• Directive: Can you convert the lines of every item below into a JSON list of strings, with one string per line and blank lines left out?

• Dataset:
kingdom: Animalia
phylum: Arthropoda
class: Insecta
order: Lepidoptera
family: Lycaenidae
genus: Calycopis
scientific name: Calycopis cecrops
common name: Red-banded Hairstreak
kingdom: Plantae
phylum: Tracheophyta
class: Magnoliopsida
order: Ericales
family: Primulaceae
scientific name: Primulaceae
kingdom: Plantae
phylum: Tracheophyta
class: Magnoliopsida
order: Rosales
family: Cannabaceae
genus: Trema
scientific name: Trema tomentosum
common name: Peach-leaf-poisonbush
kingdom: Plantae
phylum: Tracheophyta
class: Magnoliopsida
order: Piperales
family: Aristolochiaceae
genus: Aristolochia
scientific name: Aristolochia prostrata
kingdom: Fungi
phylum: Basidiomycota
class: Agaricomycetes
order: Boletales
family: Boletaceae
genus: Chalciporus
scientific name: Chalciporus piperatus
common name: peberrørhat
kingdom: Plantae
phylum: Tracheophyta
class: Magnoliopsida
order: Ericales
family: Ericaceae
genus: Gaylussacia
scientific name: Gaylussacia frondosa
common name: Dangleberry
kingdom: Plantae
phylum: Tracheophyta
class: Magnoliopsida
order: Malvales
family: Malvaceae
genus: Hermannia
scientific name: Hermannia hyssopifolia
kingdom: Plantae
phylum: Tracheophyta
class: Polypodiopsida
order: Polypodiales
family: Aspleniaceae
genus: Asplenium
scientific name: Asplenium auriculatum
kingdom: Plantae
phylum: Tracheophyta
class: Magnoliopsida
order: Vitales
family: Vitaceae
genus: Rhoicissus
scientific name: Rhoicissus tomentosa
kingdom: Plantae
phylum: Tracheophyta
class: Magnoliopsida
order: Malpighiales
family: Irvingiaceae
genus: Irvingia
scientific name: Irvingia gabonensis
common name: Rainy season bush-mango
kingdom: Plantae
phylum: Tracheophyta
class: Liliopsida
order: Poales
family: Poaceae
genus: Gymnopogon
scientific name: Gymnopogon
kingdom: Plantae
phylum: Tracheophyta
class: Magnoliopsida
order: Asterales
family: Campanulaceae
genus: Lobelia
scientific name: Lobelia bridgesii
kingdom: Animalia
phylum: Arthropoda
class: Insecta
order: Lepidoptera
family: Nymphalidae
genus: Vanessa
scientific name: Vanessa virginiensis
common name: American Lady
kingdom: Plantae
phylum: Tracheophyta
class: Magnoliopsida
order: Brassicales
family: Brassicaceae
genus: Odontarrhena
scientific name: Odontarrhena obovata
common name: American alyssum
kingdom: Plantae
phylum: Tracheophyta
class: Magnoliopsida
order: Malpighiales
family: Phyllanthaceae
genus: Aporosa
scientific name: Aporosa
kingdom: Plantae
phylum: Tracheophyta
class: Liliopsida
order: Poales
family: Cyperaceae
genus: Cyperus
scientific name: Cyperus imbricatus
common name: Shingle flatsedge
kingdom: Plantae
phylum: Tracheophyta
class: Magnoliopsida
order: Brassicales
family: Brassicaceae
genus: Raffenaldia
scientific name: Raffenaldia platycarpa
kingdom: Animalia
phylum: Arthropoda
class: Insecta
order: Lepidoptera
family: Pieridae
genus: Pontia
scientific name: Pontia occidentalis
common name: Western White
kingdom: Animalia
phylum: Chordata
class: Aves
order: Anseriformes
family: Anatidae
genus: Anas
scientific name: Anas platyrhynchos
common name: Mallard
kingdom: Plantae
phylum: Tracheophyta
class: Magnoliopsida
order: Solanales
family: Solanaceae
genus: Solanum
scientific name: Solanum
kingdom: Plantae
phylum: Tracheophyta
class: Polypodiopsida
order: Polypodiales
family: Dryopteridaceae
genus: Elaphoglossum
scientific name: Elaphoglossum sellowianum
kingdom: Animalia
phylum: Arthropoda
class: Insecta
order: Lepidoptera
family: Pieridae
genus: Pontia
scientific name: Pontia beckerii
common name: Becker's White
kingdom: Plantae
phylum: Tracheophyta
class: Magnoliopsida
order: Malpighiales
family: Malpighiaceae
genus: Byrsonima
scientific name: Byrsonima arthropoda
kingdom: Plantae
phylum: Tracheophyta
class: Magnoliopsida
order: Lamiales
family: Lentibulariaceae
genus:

• Result of the task:
[
  "kingdom: Animalia",
  "phylum: Arthropoda",
  "class: Insecta",
  "order: Lepidoptera",
  "family: Lycaenidae",
  "genus: Calycopis",
  "scientific name: Calycopis cecrops",
  "common name: Red-banded Hairstreak",
  "kingdom: Plantae",
  "phylum: Tracheophyta",
  "class: Magnoliopsida",
  "order: Ericales",
  "family: Primulaceae",
  "scientific name: Primulaceae",
  "kingdom: Plantae",
  "phylum: Tracheophyta",
  "class: Magnoliopsida",
  "order: Rosales",
  "family: Cannabaceae",
  "genus: Trema",
  "scientific name: Trema tomentosum",
  "common name: Peach-leaf-poisonbush",
  "kingdom: Plantae",
  "phylum: Tracheophyta",
  "class: Magnoliopsida",
  "order: Piperales",
  "family: Aristolochiaceae",
  "genus: Aristolochia",
  "scientific name: Aristolochia prostrata",
  "kingdom: Fungi",
  "phylum: Basidiomycota",
  "class: Agaricomycetes",
  "order: Boletales",
  "family: Boletaceae",
  "genus: Chalciporus",
  "scientific name: Chalciporus piperatus",
  "common name: peberrørhat",
  "kingdom: Plantae",
  "phylum: Tracheophyta",
  "class: Magnoliopsida",
  "order: Ericales",
  "family: Ericaceae",
  "genus: Gaylussacia",
  "scientific name: Gaylussacia frondosa",
  "common name: Dangleberry",
  "kingdom: Plantae",
  "phylum: Tracheophyta",
  "class: Magnoliopsida",
  "order: Malvales",
  "family: Malvaceae",
  "genus: Hermannia",
  "scientific name: Hermannia hyssopifolia",
  "kingdom: Plantae",
  "phylum: Tracheophyta",
  "class: Polypodiopsida",
  "order: Polypodiales",
  "family: Aspleniaceae",
  "genus: Asplenium",
  "scientific name: Asplenium auriculatum",
  "kingdom: Plantae",
  "phylum: Tracheophyta",
  "class: Magnoliopsida",
  "order: Vitales",
  "family: Vitaceae",
  "genus: Rhoicissus",
  "scientific name: Rhoicissus tomentosa",
  "kingdom: Plantae",
  "phylum: Tracheophyta",
  "class: Magnoliopsida",
  "order: Malpighiales",
  "family: Irvingiaceae",
  "genus: Irvingia",
  "scientific name: Irvingia gabonensis",
  "common name: Rainy season bush-mango",
  "kingdom: Plantae",
  "phylum: Tracheophyta",
  "class: Liliopsida",
  "order: Poales",
  "family: Poaceae",
  "genus: Gymnopogon",
  "scientific name: Gymnopogon",
  "kingdom: Plantae",
  "phylum: Tracheophyta",
  "class: Magnoliopsida",
  "order: Asterales",
  "family: Campanulaceae",
  "genus: Lobelia",
  "scientific name: Lobelia bridgesii",
  "kingdom: Animalia",
  "phylum: Arthropoda",
  "class: Insecta",
  "order: Lepidoptera",
  "family: Nymphalidae",
  "genus: Vanessa",
  "scientific name: Vanessa virginiensis",
  "common name: American Lady",
  "kingdom: Plantae",
  "phylum: Tracheophyta",
  "class: Magnoliopsida",
  "order: Brassicales",
  "family: Brassicaceae",
  "genus: Odontarrhena",
  "scientific name: Odontarrhena obovata",
  "common name: American alyssum",
  "kingdom: Plantae",
  "phylum: Tracheophyta",
  "class: Magnoliopsida",
  "order: Malpighiales",
  "family: Phyllanthaceae",
  "genus: Aporosa",
  "scientific name: Aporosa",
  "kingdom: Plantae",
  "phylum: Tracheophyta",
  "class: Liliopsida",
  "order: Poales",
  "family: Cyperaceae",
  "genus: Cyperus",
  "scientific name: Cyperus imbricatus",
  "common name: Shingle flatsedge",
  "kingdom: Plantae",
  "phylum: Tracheophyta",
  "class: Magnoliopsida",
  "order: Brassicales",
  "family: Brassicaceae",
  "genus: Raffenaldia",
  "scientific name: Raffenaldia platycarpa",
  "kingdom: Animalia",
  "phylum: Arthropoda",
  "class: Insecta",
  "order: Lepidoptera",
  "family: Pieridae",
  "genus: Pontia",
  "scientific name: Pontia occidentalis",
  "common name: Western White",
  "kingdom: Animalia",
  "phylum: Chordata",
  "class: Aves",
  "order: Anseriformes",
  "family: Anatidae",
  "genus: Anas",
  "scientific name: Anas platyrhynchos",
  "common name: Mallard",
  "kingdom: Plantae",
  "phylum: Tracheophyta",
  "class: Magnoliopsida",
  "order: Solanales",
  "family: Solanaceae",
  "genus: Solanum",
  "scientific name: Solanum",
  "kingdom: Plantae",
  "phylum: Tracheophyta",
  "class: Polypodiopsida",
  "order: Polypodiales",
  "family: Dryopteridaceae",
  "genus: Elaphoglossum",
  "scientific name: Elaphoglossum sellowianum",
  "kingdom: Animalia",
  "phylum: Arthropoda",
  "class: Insecta",
  "order: Lepidoptera",
  "family: Pieridae",
  "genus: Pontia",
  "scientific name: Pontia beckerii",
  "common name: Becker's White",
  "kingdom: Plantae",
  "phylum: Tracheophyta",
  "class: Magnoliopsida",
  "order: Malpighiales",
  "family: Malpighiaceae",
  "genus: Byrsonima",
  "scientific name: Byrsonima arthropoda",
  "kingdom: Plantae",
  "phylum: Tracheophyta",
  "class: Magnoliopsida",
  "order: Lamiales",
  "family: Lentibulariaceae",
  "genus:"
]